Intel TBB scheduler advantages

Zhe_F_ · ‎11-06-2007

hi,

After reading through the TBB document, I reached the following conclusion.

"For an application that all the threads are allocated when it starts and all the threads' lifespans are the same as the process, TBB will performan no better than native threads. "

Is this a correct statement?

I guess I don't fully understand the benefits of task stealing in the TBB scheduler. Why is it better than the static scheduler of Windows?

TBB's scheduler achieves better load balance. The Windows static scheduler (round-robin) will always run underneath the TBB library's "dynamic" scheduler. The threads in the TBB thread pool will still be served in round-robin fashion even though the tasks won't be preempted.

Could anybody clarify on this issue?

Thanks!!!

TimP · ‎11-06-2007

You might get quicker response to questions about TBB on the TBB forum. I agree, it seems unlikely that TBB would offer any scheduling advantage in those cases where static scheduling is appropriate.

robert-reed · ‎11-12-2007

"For an application that all the threads are allocated when it starts and all the threads' lifespans are the same as the process, TBB will performan no better than native threads. "

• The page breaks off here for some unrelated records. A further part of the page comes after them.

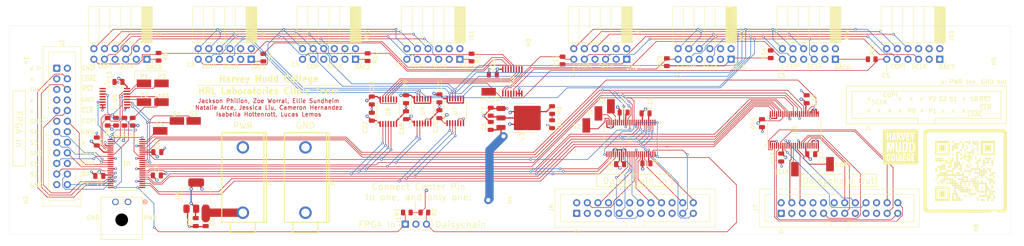
<source format=kicad_pcb>
(kicad_pcb
	(version 20241229)
	(generator "pcbnew")
	(generator_version "9.0")
	(general
		(thickness 1.6)
		(legacy_teardrops no)
	)
	(paper "A4")
	(layers
		(0 "F.Cu" signal "Front Copper (1)")
		(4 "In1.Cu" power "GND Copper (2)")
		(6 "In2.Cu" power "PWR Copper (3)")
		(2 "B.Cu" signal "Back Copper (4)")
		(13 "F.Paste" user)
		(5 "F.SilkS" user "F.Silkscreen")
		(7 "B.SilkS" user "B.Silkscreen")
		(1 "F.Mask" user)
		(3 "B.Mask" user)
		(19 "Cmts.User" user "User.Comments")
		(25 "Edge.Cuts" user)
		(27 "Margin" user)
		(31 "F.CrtYd" user "F.Courtyard")
		(29 "B.CrtYd" user "B.Courtyard")
		(35 "F.Fab" user)
		(39 "User.1" user)
		(41 "User.2" user)
		(43 "User.3" user)
	)
	(setup
		(stackup
			(layer "F.SilkS"
				(type "Top Silk Screen")
			)
			(layer "F.Paste"
				(type "Top Solder Paste")
			)
			(layer "F.Mask"
				(type "Top Solder Mask")
				(thickness 0.01)
			)
			(layer "F.Cu"
				(type "copper")
				(thickness 0.035)
			)
			(layer "dielectric 1"
				(type "prepreg")
				(thickness 0.1)
				(material "FR4")
				(epsilon_r 4.5)
				(loss_tangent 0.02)
			)
			(layer "In1.Cu"
				(type "copper")
				(thickness 0.035)
			)
			(layer "dielectric 2"
				(type "core")
				(thickness 1.24)
				(material "FR4")
				(epsilon_r 4.5)
				(loss_tangent 0.02)
			)
			(layer "In2.Cu"
				(type "copper")
				(thickness 0.035)
			)
			(layer "dielectric 3"
				(type "prepreg")
				(thickness 0.1)
				(material "FR4")
				(epsilon_r 4.5)
				(loss_tangent 0.02)
			)
			(layer "B.Cu"
				(type "copper")
				(thickness 0.035)
			)
			(layer "B.Mask"
				(type "Bottom Solder Mask")
				(thickness 0.01)
			)
			(layer "B.SilkS"
				(type "Bottom Silk Screen")
			)
			(copper_finish "None")
			(dielectric_constraints no)
		)
		(pad_to_mask_clearance 0.038)
		(allow_soldermask_bridges_in_footprints no)
		(tenting front back)
		(pcbplotparams
			(layerselection 0x00000000_00000000_55555555_575575ff)
			(plot_on_all_layers_selection 0x00000000_00000000_00000000_00000000)
			(disableapertmacros no)
			(usegerberextensions yes)
			(usegerberattributes yes)
			(usegerberadvancedattributes yes)
			(creategerberjobfile no)
			(dashed_line_dash_ratio 12.000000)
			(dashed_line_gap_ratio 3.000000)
			(svgprecision 4)
			(plotframeref no)
			(mode 1)
			(useauxorigin no)
			(hpglpennumber 1)
			(hpglpenspeed 20)
			(hpglpendiameter 15.000000)
			(pdf_front_fp_property_popups yes)
			(pdf_back_fp_property_popups yes)
			(pdf_metadata yes)
			(pdf_single_document no)
			(dxfpolygonmode yes)
			(dxfimperialunits yes)
			(dxfusepcbnewfont yes)
			(psnegative no)
			(psa4output no)
			(plot_black_and_white yes)
			(sketchpadsonfab no)
			(plotpadnumbers no)
			(hidednponfab no)
			(sketchdnponfab yes)
			(crossoutdnponfab yes)
			(subtractmaskfromsilk yes)
			(outputformat 1)
			(mirror no)
			(drillshape 0)
			(scaleselection 1)
			(outputdirectory "../Fabrication Files/raw files/")
		)
	)
	(net 0 "")
	(net 1 "/1V8")
	(net 2 "GND")
	(net 3 "/supplyPower")
	(net 4 "/3V3")
	(net 5 "Net-(D1-A)")
	(net 6 "/~{leader}")
	(net 7 "/~{follower}")
	(net 8 "/Fin_~{LDAC}")
	(net 9 "unconnected-(J2-Pin_16-Pad16)")
	(net 10 "/Fin_S0")
	(net 11 "/Fin_S3")
	(net 12 "/Fin_~{RESET}")
	(net 13 "/Fin_CS")
	(net 14 "unconnected-(J2-Pin_7-Pad7)")
	(net 15 "/Fin_SCLK")
	(net 16 "/Fin_S2")
	(net 17 "unconnected-(J2-Pin_9-Pad9)")
	(net 18 "unconnected-(J2-Pin_3-Pad3)")
	(net 19 "/Fin_S1")
	(net 20 "unconnected-(J2-Pin_1-Pad1)")
	(net 21 "/Fin_S4")
	(net 22 "/Fin_~{CLR}")
	(net 23 "/Fin_COPI")
	(net 24 "/Din_pass0")
	(net 25 "/Din_pass2")
	(net 26 "/Din_~{CLR}")
	(net 27 "/Din_S2")
	(net 28 "/Din_~{RESET}")
	(net 29 "/Din_S1")
	(net 30 "/Din_pass1")
	(net 31 "/Din_COPI")
	(net 32 "/Din_S0")
	(net 33 "/Din_~{LDAC}")
	(net 34 "/Din_SCLK")
	(net 35 "/Dout_S0")
	(net 36 "/Dout_S1")
	(net 37 "/Dout_SCLK")
	(net 38 "/Dout_pass1")
	(net 39 "/Dout_~{CLR}")
	(net 40 "/Dout_COPI")
	(net 41 "/Dout_~{RESET}")
	(net 42 "/Dout_pass0")
	(net 43 "/Dout_pass2")
	(net 44 "/Dout_S2")
	(net 45 "/Dout_~{LDAC}")
	(net 46 "/CS_0")
	(net 47 "/~{LDAC}")
	(net 48 "/SCLK")
	(net 49 "/COPI")
	(net 50 "/~{CLR}")
	(net 51 "unconnected-(J8-Pin_6-Pad6)")
	(net 52 "/~{RESET}")
	(net 53 "unconnected-(J8-Pin_7-Pad7)")
	(net 54 "/CS_1")
	(net 55 "unconnected-(J9-Pin_7-Pad7)")
	(net 56 "unconnected-(J9-Pin_6-Pad6)")
	(net 57 "unconnected-(J10-Pin_7-Pad7)")
	(net 58 "unconnected-(J10-Pin_6-Pad6)")
	(net 59 "/CS_2")
	(net 60 "/CS_3")
	(net 61 "unconnected-(J11-Pin_6-Pad6)")
	(net 62 "unconnected-(J11-Pin_7-Pad7)")
	(net 63 "unconnected-(J12-Pin_6-Pad6)")
	(net 64 "/CS_4")
	(net 65 "unconnected-(J12-Pin_7-Pad7)")
	(net 66 "unconnected-(J13-Pin_7-Pad7)")
	(net 67 "unconnected-(J13-Pin_6-Pad6)")
	(net 68 "/CS_5")
	(net 69 "unconnected-(J14-Pin_7-Pad7)")
	(net 70 "/CS_6")
	(net 71 "unconnected-(J14-Pin_6-Pad6)")
	(net 72 "unconnected-(J15-Pin_6-Pad6)")
	(net 73 "/CS_7")
	(net 74 "unconnected-(J15-Pin_7-Pad7)")
	(net 75 "/leadP0_1V8")
	(net 76 "/leadP1_1V8")
	(net 77 "/leadP2_1V8")
	(net 78 "/test_SCLK")
	(net 79 "/test_COPI")
	(net 80 "/test_S0")
	(net 81 "/test_S1")
	(net 82 "/test_S2")
	(net 83 "/test_CS")
	(net 84 "/leadCS_1V8")
	(net 85 "/~{LDAC}_1V8")
	(net 86 "/S3_1V8")
	(net 87 "unconnected-(U5A-4Y4-Pad23)")
	(net 88 "/pass2_1V8")
	(net 89 "/int_CS_1V8")
	(net 90 "/S2_1V8")
	(net 91 "/pass0_1V8")
	(net 92 "/~{RESET}_1V8")
	(net 93 "/S4_1V8")
	(net 94 "/COPI_1V8")
	(net 95 "/SCLK_1V8")
	(net 96 "/S0_1V8")
	(net 97 "/~{CLR}_1V8")
	(net 98 "/pass1_1V8")
	(net 99 "/S1_1V8")
	(net 100 "/CS_1V8")
	(net 101 "unconnected-(U2A-3Y4-Pad17)")
	(net 102 "unconnected-(U2A-4Y1-Pad19)")
	(net 103 "unconnected-(U6-A5-Pad5)")
	(net 104 "unconnected-(U6-A6-Pad2)")
	(net 105 "unconnected-(U6-A7-Pad4)")
	(net 106 "unconnected-(U6-A4-Pad1)")
	(net 107 "unconnected-(U5A-4Y3-Pad22)")
	(net 108 "unconnected-(U7-NC-Pad6)")
	(net 109 "unconnected-(U7-B4Y-Pad10)")
	(net 110 "unconnected-(U7-NC-Pad9)")
	(net 111 "/S2")
	(net 112 "unconnected-(U8-NC-Pad9)")
	(net 113 "unconnected-(U8-NC-Pad6)")
	(net 114 "/S0")
	(net 115 "/int_CS")
	(net 116 "/S1")
	(net 117 "unconnected-(U9-NC-Pad9)")
	(net 118 "unconnected-(U5A-4Y2-Pad20)")
	(net 119 "unconnected-(U9-NC-Pad6)")
	(net 120 "unconnected-(J5-Pad1)")
	(net 121 "unconnected-(U9-B3Y-Pad11)")
	(net 122 "unconnected-(U9-B4Y-Pad10)")
	(footprint "Capacitor_SMD:C_0805_2012Metric" (layer "F.Cu") (at 123.099916 97.4 -90))
	(footprint "S1751-46R:HARWIN_S1751-46R" (layer "F.Cu") (at 52.3 93.8 180))
	(footprint "Resistor_SMD:R_0805_2012Metric" (layer "F.Cu") (at 130.8 87.5875 -90))
	(footprint "Connector_PinSocket_2.54mm:PinSocket_2x06_P2.54mm_Horizontal" (layer "F.Cu") (at 193 88 -90))
	(footprint "Connector_IDC:IDC-Header_2x12_P2.54mm_Vertical" (layer "F.Cu") (at 156 125 90))
	(footprint "Resistor_SMD:R_0805_2012Metric" (layer "F.Cu") (at 226.7 88 180))
	(footprint "CD74HC4051PWR:PW16" (layer "F.Cu") (at 140.574999 93.321 90))
	(footprint "MountingHole:MountingHole_3.2mm_M3" (layer "F.Cu") (at 24 126))
	(footprint "S1751-46R:HARWIN_S1751-46R" (layer "F.Cu") (at 56.5 98.3 180))
	(footprint "Resistor_SMD:R_0805_2012Metric" (layer "F.Cu") (at 202.5 86.8 -90))
	(footprint "24-243-2_Banana:CONN-TH_24.243.2_Better_Silkscreen" (layer "F.Cu") (at 91 117 -90))
	(footprint "Capacitor_SMD:C_0805_2012Metric" (layer "F.Cu") (at 115.099916 101.45 90))
	(footprint "Connector_PinSocket_2.54mm:PinSocket_2x06_P2.54mm_Horizontal" (layer "F.Cu") (at 103 88 -90))
	(footprint "Capacitor_SMD:C_0805_2012Metric" (layer "F.Cu") (at 211.1 97.6 90))
	(footprint "Resistor_SMD:R_0805_2012Metric" (layer "F.Cu") (at 105.9 87.5 -90))
	(footprint "Capacitor_SMD:C_0805_2012Metric" (layer "F.Cu") (at 115.099916 97.6 -90))
	(footprint "S1751-46R:HARWIN_S1751-46R" (layer "F.Cu") (at 134.9 95.8))
	(footprint "Capacitor_SMD:C_0805_2012Metric" (layer "F.Cu") (at 135.9 91.7 180))
	(footprint "S1751-46R:HARWIN_S1751-46R" (layer "F.Cu") (at 216.7 113.2 90))
	(footprint "Package_TO_SOT_SMD:SOT-223-3_TabPin2" (layer "F.Cu") (at 64.8 120.75 90))
	(footprint "MountingHole:MountingHole_3.2mm_M3" (layer "F.Cu") (at 256 84))
	(footprint "S1751-46R:HARWIN_S1751-46R" (layer "F.Cu") (at 52.3 98.3))
	(footprint "S1751-46R:HARWIN_S1751-46R" (layer "F.Cu") (at 158.3 103.9 -90))
	(footprint "S1751-46R:HARWIN_S1751-46R" (layer "F.Cu") (at 56.2 105.2 180))
	(footprint "TXU0104PWR:TSSOP_0104PWR_TEX" (layer "F.Cu") (at 119.049958 100.45275 90))
	(footprint "Connector_PinSocket_2.54mm:PinSocket_2x06_P2.54mm_Horizontal" (layer "F.Cu") (at 78 88 -90))
	(footprint "Capacitor_SMD:C_0805_2012Metric"
		(layer "F.Cu")
		(uuid "480e93b0-ca52-4574-acf5-301f817dfbba")
		(at 64.7 127.1 -90)
		(descr "Capacitor SMD 0805 (2012 Metric), square (rectangular) end terminal, IPC_7351 nominal, (Body size source: IPC-SM-782 page 76, https://www.pcb-3d.com/wordpress/wp-content/uploads/ipc-sm-782a_amendment_1_and_2.pdf, https://docs.google.com/spreadsheets/d/1BsfQQcO9C6DZCsRaXUlFlo91Tg2WpOkGARC1WS5S8t0/edit?usp=sharing), generated with kicad-footprint-generator")
		(tags "capacitor")
		(property "Reference" "C8"
			(at 0 1.5 90)
			(layer "F.SilkS")
			(uuid "81df2dd4-1742-46d6-b508-6183adf37167")
			(effects
				(font
					(size 1 1)
					(thickness 0.15)
				)
			)
		)
		(property "Value" "22uF"
			(at 0 1.68 90)
			(layer "F.Fab")
			(uuid "d7c4db94-4763-4449-bf3d-ea0777744664")
			(effects
				(font
					(size 1 1)
					(thickness 0.15)
				)
			)
		)
		(property "Datasheet" ""
			(at 0 0 270)
			(unlocked yes)
			(layer "F.Fab")
			(hide yes)
			(uuid "99eb3149-2428-433d-b0a7-4cfb24015d69")
			(effects
				(font
					(size 1.27 1.27)
					(thickness 0.15)
				)
			)
		)
		(property "Description" "Unpolarized capacitor, small symbol"
			(at 0 0 270)
			(unlocked yes)
			(layer "F.Fab")
			(hide yes)
			(uuid "1f54bdd6-cdb1-4d60-9363-a4bcfe138d8e")
			(effects
				(font
					(size 1.27 1.27)
					(thickness 0.15)
				)
			)
		)
		(property ki_fp_filters "C_*")
		(path "/1e6aca9a-0b28-494d-a4fe-f7321e5b176b")
		(sheetname "Root")
		(sheetfile "input_pcb2.kicad_sch")
		(attr smd)
		(fp_line
			(start -0.261252 0.735)
			(end 0.261252 0.735)
			(stroke
				(width 0.12)
				(type solid)
			)
			(layer "F.SilkS")
			(uuid "6c3e8ddf-aca1-402e-8978-ac5bfe42b1ad")
		)
		(fp_line
			(start -0.261252 -0.735)
			(end 0.261252 -0.735)
			(stroke
				(width 0.12)
				(type solid)
			)
			(layer "F.SilkS")
			(uuid "a855e9de-fe6b-467f-8ac1-5e62595305ba")
		)
		(fp_line
			(start -1.7 0.98)
			(end -1.7 -0.98)
			(stroke
				(width 0.05)
				(type solid)
			)
			(layer "F.CrtYd")
			(uuid "11f0d8c7-31d3-4d5e-aa19-b617178d4964")
		)
		(fp_line
			(start 1.7 0.98)
			(end -1.7 0.98)
			(stroke
				(width 0.05)
				(type solid)
			)
			(layer "F.CrtYd")
			(uuid "fdd5041c-750c-4be1-8817-0ba8d42a0bf7")
		)
		(fp_line
			(start -1.7 -0.98)
			(end 1.7 -0.98)
			(stroke
				(width 0.05)
				(type solid)
			)
			(layer "F.CrtYd")
			(uuid "c9e7c030-1354-462c-9954-ab50a03161a1")
		)
		(fp_line
			(start 1.7 -0.98)
			(end 1.7 0.98)
			(stroke
				(width 0.05)
				(type solid)
			)
			(layer "F.CrtYd")
			(uuid "7c91a1ba-3943-4930-
... [1738758 chars truncated]
</source>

There's no right answer to this question because the answer will be true or false depending on a large collection of conditions attached to the resultant code. But there are some advantages that TBB provides as infrastructure that amount to more than just the provision of a thread pool.

I will say this: someone skilled in the programming of multiple threads in an SMP architecture with a hierarchy of latencies in the memory/cache structure can achieve all the gains available via TBB and more, using only the native threads interface. And there are applications currently for whichTBB would be inappropriate, but native threads would not.

Nevertheless, what TBB does package provides programmers more conveniences for writing efficient threaded code than come with native threads; TBB is more than just a native threads wrapper.

Start with the thread pool. Windows offers QueueUserWorkItemto dispatch tasks into a thread pool--nothing equivalent in portable p-threads versions--but there's no control once the work has been scheduled; no way to know when a set of work tasks are completed, certainly no way to partition the work once it's been scheduled.

Thread scheduling ala TBB offers all that and more. The natural splitting of parallel loops using blocked ranges narrow the range of addresses the loop may be playing with, offer opportunities to improve cache utilization, and the same splitting can improve load balance by avoiding situations where one thread is stuck finishing one long task while the rest sit idle. This localization in cache has provided instances where TBB code runs faster than the non TBB version EVEN USING A SINGLE THREAD!

What about the eventual trashing of context by the Windows static task scheduler? Well, Windows thread scheduling is premptive, priority-based and round-robin AT THE HIGHEST PRIORITY. Moreover, the Windows scheduler "tries to keep a thread on its ideal processor/node to avoid performance degradation of cache/NUMA-memory." The eventual concern about being bounced by the thread time slice is only a concern if you've got more threads than processing elements to run them on. If you keep within those limits as happens automatically with TBB, the worse you'll suffer is priority degradation for processor-bound threads; but if all your threads are doing it, who's going to be evicted?

(As was noted earlier, there is a separate forum for TBB where questions such as these might be addressed more quickly.)